Kane Parsons’ Eerie ‘Backrooms’ Already Has Gen Z in a Chokehold for a Niche Reason: Pinkpantheress
TikTok edits for Kane Parsons’ upcoming A24 horror movie “Backrooms” is going viral in a way that feels illegal, thanks to… PinkPantheress?

TikTok edits for Kane Parsons’ upcoming A24 horror movie “Backrooms” is going viral in a way that feels illegal, thanks to… PinkPantheress?

The award-winning British electronica artist blends drum and bass, UK garage, and bedroom pop into dreamy ambient tracks. Her music straddles the line between fantastical and melancholic. It’s no surprise that people are marrying #voidcore with PinkPantheress. Enter the world of fan edits, where TikTokers are literally putting their queen in the backrooms.
Slowly but surely, the meme is taking off. A rumor that PinkPantheress will make a cameo in Backrooms alongside Chiwetel Ejiofor and Renata Reinsve has seeped into people’s consciousness. TikTokers are now uploading videos of themselves strutting through their own “backrooms” with PinkPantheress in the background…
And the meme has taken off to the point where liminal space lovers have now come up with a shorthand for the Backrooms x PinkPantheress crossover: The Pinkrooms.

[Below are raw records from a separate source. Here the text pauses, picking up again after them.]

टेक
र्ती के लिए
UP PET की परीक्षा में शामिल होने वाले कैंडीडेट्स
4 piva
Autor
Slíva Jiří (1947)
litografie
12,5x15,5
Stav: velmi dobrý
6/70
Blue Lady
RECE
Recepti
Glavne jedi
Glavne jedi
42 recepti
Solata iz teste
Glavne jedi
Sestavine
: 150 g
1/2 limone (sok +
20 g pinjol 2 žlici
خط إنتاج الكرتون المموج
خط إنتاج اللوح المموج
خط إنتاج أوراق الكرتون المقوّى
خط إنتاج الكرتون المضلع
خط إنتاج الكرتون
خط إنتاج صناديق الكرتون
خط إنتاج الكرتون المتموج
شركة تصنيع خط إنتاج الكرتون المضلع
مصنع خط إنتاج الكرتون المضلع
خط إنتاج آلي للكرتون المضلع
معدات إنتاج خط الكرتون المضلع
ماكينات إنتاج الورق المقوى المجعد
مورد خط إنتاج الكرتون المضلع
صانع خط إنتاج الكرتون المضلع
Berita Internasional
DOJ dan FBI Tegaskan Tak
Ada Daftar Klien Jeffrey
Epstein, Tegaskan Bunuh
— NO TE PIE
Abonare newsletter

Everything about this horror movie fan trend embodies the kind of playful and dark energy you’d expect from Gen Zers who grew up on the Internet.
PinkPantheress’ current trending songs are her “Stateside” remix with Zara Larsson and “Tonight.” These specific singles from her recent album, Fancy That!, are bright and bubbly. But her overall discography is overwhelmingly bleak and listless. The lyrics from “Just for Me” sound like the internal monologue of any killer in Scream, Halloween, or something like Black Christmas.
I found the street of the house in which you stay
And my diary’s full of your name on every page
‘Cause I read somewhere you’ll fall in love with me
I’ll try and try again, one day you’ll see
Your hair’s under my pillow, so I sleep
And I’m dreaming of you leaving roses at my feet
It’s totally not creepy at all that the refrain all over TikTok in 2021 was “I’m obsessed with you in a way I can’t believe / When you wipe your tears, do you wipe them just for me?” And likewise, PinkPantheress’ song “Pain” equally has serial killer vibes.
You told me it wasn’t over and that we’d be together soon
But was this before or after you told me to leave your room?
PinkPantheress constantly waxes poetic about My Chemical Romance and how the vampiric poster children for mid-2000s emo inspired her to be a musician. That influence may not be obvious, but looking at PinkPantheress’ lyrics, it’s clear she loves the imagery of lurking in the shadows.
I expected to see ya on your morning run again
I know I shouldn’t be watching ’cause every time I feel the painListening to PinkPantheress is like walking through a horrific mindpalace that’s also, to use Ejiofor’s phrase in the Backrooms trailer, kind of “beautiful.”
This current PinkPantheress album cycle is all about leaning into Anglomania, with Pink and fans donning scarlet, royal blue, and tartan plaid from head to toe. But PinkPantheress’ early projects featured surrealist horror imagery. The single cover for “Pain” was an Amityville Horror-style house illuminated by the moon on a dark night. Likewise, PinkPantheress’ EP “To Hell with It” features the artist standing by a white-picket fence on a pitch-black night, with lightning striking in the background.
PinkPantheress’ taste for gothic horror reached a fever pitch recently with the music video for the “Noises” remix, featuring JT. The UK garage artist and Florida rapper fight to survive a poltergeist ripping through the property. The video is fun, balancing PinkPantheress’ teenage melancholy (a haunted pink bedroom) and JT’s luxurious edge (a possessed library).
And the final clue that ties this altogether is PinkPantheress’ Coachella 2026 set of course. The leading man in her dark fantasy? Horror heartthrob Tyriq Withers, who started in the I Know What You Did Last Summer requel and the Jordan Peele-produced HIM. In this day and age, I’d expect nothing less than eagle-eyed music and movie fans celebrating the horror creators and fabulous emo girls they’ve grown to love these past few years.
Whether or not PinkPantheress makes it into the final cut of Backrooms or its soundtrack, this TikTok trend among young horror fans signals a key turning point. Technology and the internet have moved out of the periphery of horror — think Videodrome and then found footage films like The Blair Witch Project and Paranormal Activity — to the forefront. People who make viral content online are circumventing traditional means of gaining notoriety for their talent.
By the look of all the YouTubers with major movie deals, a fierce dedication to social media content creation can pay off in a huge way, in this day and age. And who knows? Maybe our next big horror auteur is currently making PinkPantheress edits on TikTok.